◆ LIST OF TASKS
- a) In the email thread on URI schemes and IRI deployment, rewrite everything from "Best regards" down to "Not a problem...", swapping "delay" for "lateness".
- b) Condense the paragraph of the IRI deployment email thread that begins "Would that be better?" into a short bulleted list that keeps its main points.
- c) Take the email thread on URI schemes and IRI deployment further, continuing it from the point at which it stops.

◆ EXCERPTED TEXT
□ □ □ □
RE: URI schemes and IRI deployment (issue schemes-iri-38) from Williams, Stuart (HP Labs, Bristol) on 2004-09-16 (public-iri@w3.org from September 2004)

From: Williams, Stuart (HP Labs, Bristol) <skw@hp.com>
Date: Thu, 16 Sep 2004 18:22:37 +0900
To: public-iri@w3.org
Message-Id: <4.2.0.58.J.20040916182229.05404860@localhost>
Hello Martin,

 > I have tentatively closed this issue. Please see
 >
http://www.w3.org/International/iri-edit/diff-duerst-iri-last-draft.html
 > for the overall changes, and tell me whether you are okay, as
 > soon as possible.

Thank you for making the changes, they do address my concern.

A few short comments below on the URI upgrading para, but no requests
for further change.

By all means close the issue.

Best regards

Stuart
--

 > -----Original Message-----
 > From: Martin Duerst [mailto:duerst@w3.org]
 > Sent: 16 September 2004 08:01
 >
 > Hello Stuart,
 >
 > Sorry for the delay in responding to your mail.

Not a problem...
 >
 > At 10:49 04/08/19 +0100, Williams, Stuart wrote:
 >
 > >Hello Martin,
 > >
 > > > -----Original Message-----
 > > > From: public-iri-request@w3.org
 > > > [mailto:public-iri-request@w3.org] On Behalf Of Martin Duerst
 > > > Sent: 18 August 2004 08:03
 > > > To: Williams, Stuart
 > > > Cc: public-iri@w3.org; Ted Hardie
 > > > Subject: RE: URI schemes and IRI deployment (issue schemes-iri-38)
 > > >
 > > >
 > >
 > ><snip/>
 >
 > > > Okay, it looks like I wasn't precise enough. Let me try a proposal

 > > > for rewording, for the middle sentence in the paragraph above:
 > > >
 > > > "The main case where upgrading a scheme definition makes sense is
 > > > when a scheme definition is strictly limited to the use of
US-ASCII
 > > > characters with no provision to include non-ASCII
characters/octets
 > > > via percent-encoding, or if a scheme definition currently uses
 > > > highly scheme-specific provisions for the encoding of non-ASCII
 > > > characters."
 > > >
 > > > Would that be better? Would the changes below still be necessary?
 > > > I wouldn't want to replace the above with your text below, because

 > > > your text below says nothing about schemes that may or may not
have
 > > > to be upgraded.
□ □ □ □
◆ DATA FOR ANALYSIS

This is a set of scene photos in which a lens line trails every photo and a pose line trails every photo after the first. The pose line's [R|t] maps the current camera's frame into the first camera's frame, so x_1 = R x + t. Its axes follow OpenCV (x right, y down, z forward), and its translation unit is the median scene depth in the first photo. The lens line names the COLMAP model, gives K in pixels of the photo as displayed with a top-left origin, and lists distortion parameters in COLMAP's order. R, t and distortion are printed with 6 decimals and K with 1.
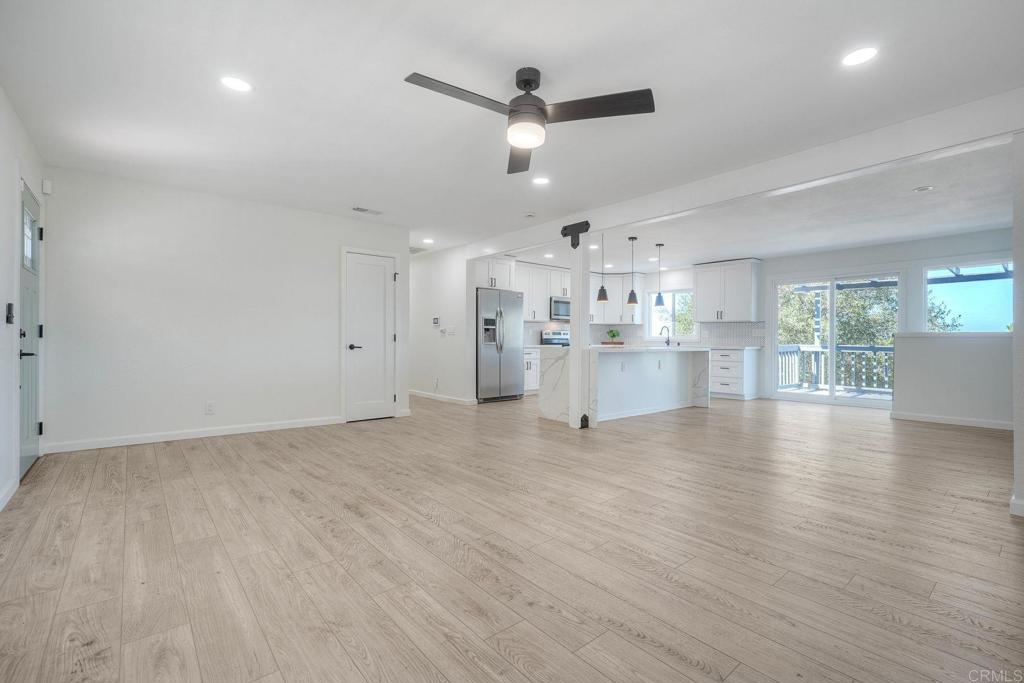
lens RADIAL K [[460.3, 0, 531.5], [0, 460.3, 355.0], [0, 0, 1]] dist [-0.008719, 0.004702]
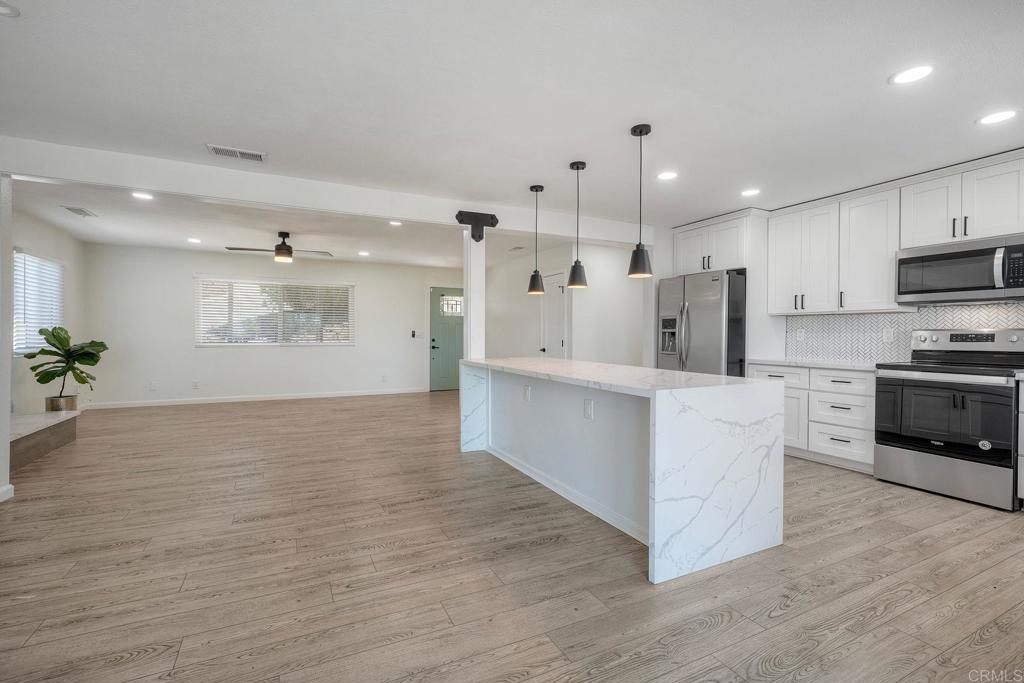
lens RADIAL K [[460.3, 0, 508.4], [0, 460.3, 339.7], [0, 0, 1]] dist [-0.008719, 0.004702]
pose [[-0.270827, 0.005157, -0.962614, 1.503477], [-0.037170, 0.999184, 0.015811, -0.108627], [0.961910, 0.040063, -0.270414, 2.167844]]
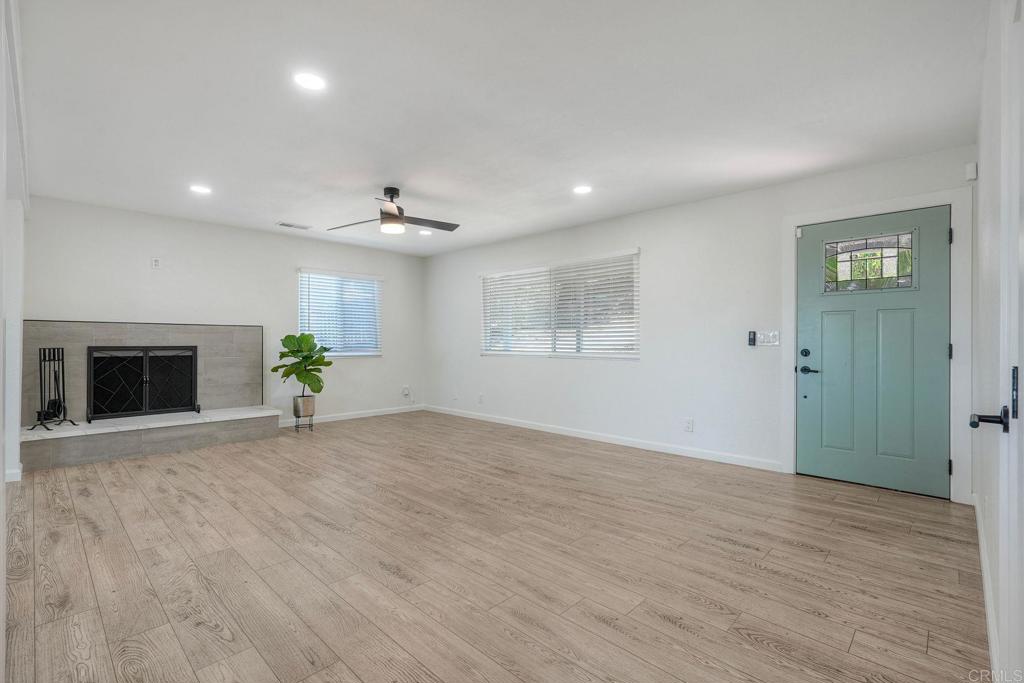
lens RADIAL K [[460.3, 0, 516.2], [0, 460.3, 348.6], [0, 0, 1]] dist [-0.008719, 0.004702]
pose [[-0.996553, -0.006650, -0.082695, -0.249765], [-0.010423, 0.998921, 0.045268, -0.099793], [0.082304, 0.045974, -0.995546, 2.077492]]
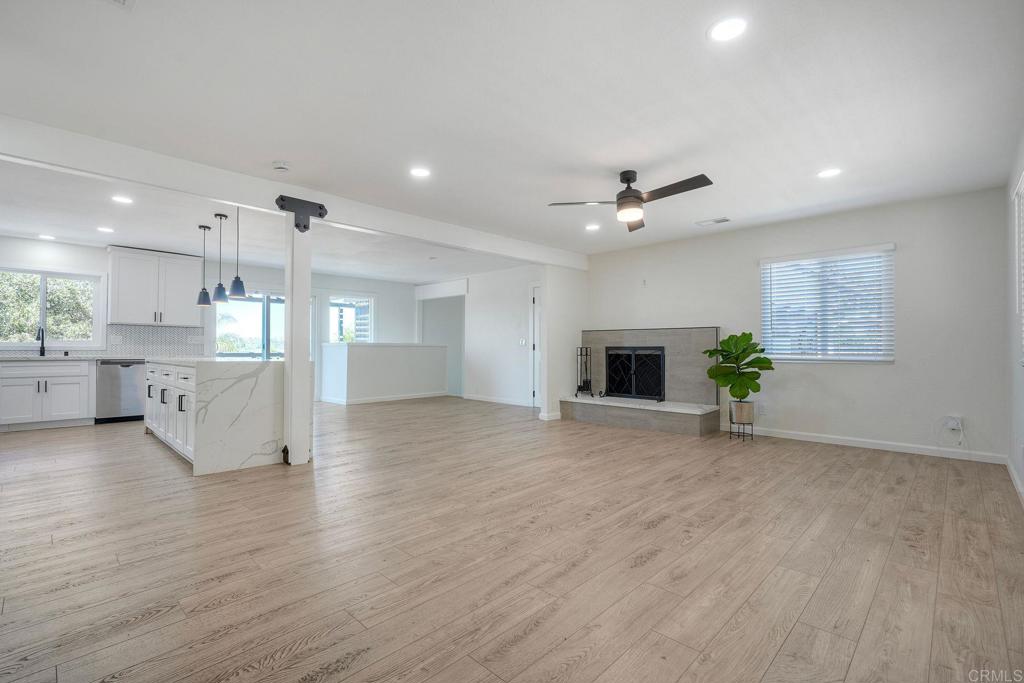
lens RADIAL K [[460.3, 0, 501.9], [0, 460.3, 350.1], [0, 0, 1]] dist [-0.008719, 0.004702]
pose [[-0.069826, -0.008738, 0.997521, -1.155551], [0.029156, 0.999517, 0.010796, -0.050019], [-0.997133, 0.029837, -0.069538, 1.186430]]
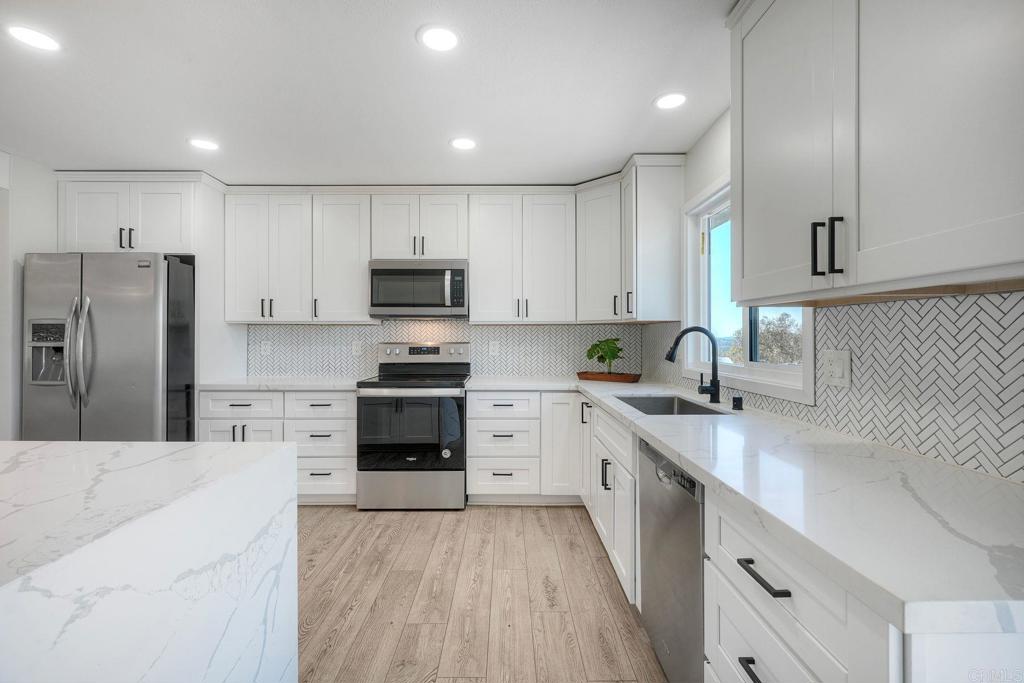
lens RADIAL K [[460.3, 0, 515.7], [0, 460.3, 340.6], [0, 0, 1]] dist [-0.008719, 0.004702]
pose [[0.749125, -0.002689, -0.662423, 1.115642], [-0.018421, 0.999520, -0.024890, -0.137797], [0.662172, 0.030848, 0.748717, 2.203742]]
□ □ □ □
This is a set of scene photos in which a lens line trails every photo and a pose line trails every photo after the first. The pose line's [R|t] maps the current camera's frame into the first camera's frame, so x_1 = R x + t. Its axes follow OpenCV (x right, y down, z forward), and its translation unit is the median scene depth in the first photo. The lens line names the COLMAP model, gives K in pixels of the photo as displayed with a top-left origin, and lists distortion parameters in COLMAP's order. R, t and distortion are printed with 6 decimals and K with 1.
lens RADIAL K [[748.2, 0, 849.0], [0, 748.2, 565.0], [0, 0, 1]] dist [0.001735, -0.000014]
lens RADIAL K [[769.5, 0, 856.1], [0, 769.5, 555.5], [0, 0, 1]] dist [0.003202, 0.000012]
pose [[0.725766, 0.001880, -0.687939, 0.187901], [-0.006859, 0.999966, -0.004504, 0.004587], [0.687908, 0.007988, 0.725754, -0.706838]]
□ □ □ □
◆ REPLIES
- a)
Best regards

Stuart
--

 > -----Original Message-----
 > From: Martin Duerst [mailto:duerst@w3.org]
 > Sent: 16 September 2004 08:01
 >
 > Hello Stuart,
 >
 > Sorry for the lateness in responding to your mail.

Not a problem...

- b)
- Asks whether the proposed rewording is better.
- Asks whether the changes suggested below it would still be needed.
- Declines to replace the rewording with the other writer's text, because that text says nothing about schemes that may or may not have to be upgraded.

- c)
 > >
 > >Hmmm... if you were to include the reworded para below (I've agreed
to
 > >the rewording - fewer  'generally's) I think you could simply delete
 > >this paragraph.
 >
 > I have thought about that. I think the current paragraph,
 > talking about upgrades, is valuable in its own right,
 > although it is not the issue you have raised. So I'll leave that in.

Ok... some comments below... but I can live with the para.

 > >On the surface it is ok, but if I were to say, think of upgrading an
 > >existing scheme and saying that going forward, %-encoded characters
 > >should be interpreted as UTF-8 I find myself wondering about backward

 > >compatibility issues, where %-encoding may have been used in
 > >identifiers without that intended interpretation. I'm not at all sure

 > >how possible it is to 'upgrade' any URI scheme.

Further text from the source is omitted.